Kim Howells strikes again

The UK's culture minister Kim Howells is shooting his mouth off again, this time at Robbie Williams:

Culture minister Kim Howells condemned Robbie Williams today, accusing him of supporting drug and prostitution rackets by saying internet piracy was "great".
Howells said he was "appalled" at the chart-topping star's comments which amounted to "defending theft".
Williams - whose album Escapology was last year's biggest seller in the UK - made his remarks at a music conference in Cannes.
He is reported to have said of internet piracy: "I think it's great, really I do. There is nothing anyone can do about it."

Howells is already on record as having described last year's Turner Prize entrants as "cold, mechanical, conceptual bullshit", and as disliking the Royal Family and British film makers. He's more recently notorious, though, for claiming the rise of hip hop culture in Britain, especially in the form of a 30-member garage group from London called So Solid Crew, was responsible for the shooting deaths of two teenage girls (this Grauniad article amusingly reels off a list of other things popular music should be indicted for while he's at it). The case against Howells on this point is made here:

But last night Conor McNicholas, editor of the music magazine NME, described the minister's outburst as "deeply racist".
"He doesn't understand the culture. It is this idea again that we have to do something about these out-of-control black people in our streets and the nasty culture they are perpetuating," he said.

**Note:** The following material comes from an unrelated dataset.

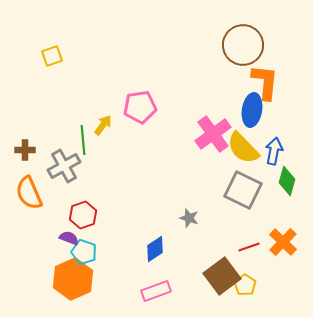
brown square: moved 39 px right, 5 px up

What does Kim have to say for himself? Well, if this article's anything to go by, he evidently thinks he was once a dangerous man:

What did he think of Gillian Wearing's "Fuck Cilla Black" G2 cover last week? "A mistake." And what about having his tender sensibilities protected by a customised warning on the front page of the main paper? "I start reading from the back, so I never saw that warning. I go to the sport. I thought it was a grotesque, old-Guardian-style spelling mistake.
"I was a much more radical artist at Hornsey College of Art in the 60s than these British artists today. I once did a litho with Father Christmas cowering in front of a sign that said, 'Bugger off, Santa.' It was very popular. I did that sort of stuff long before Gillian Wearing."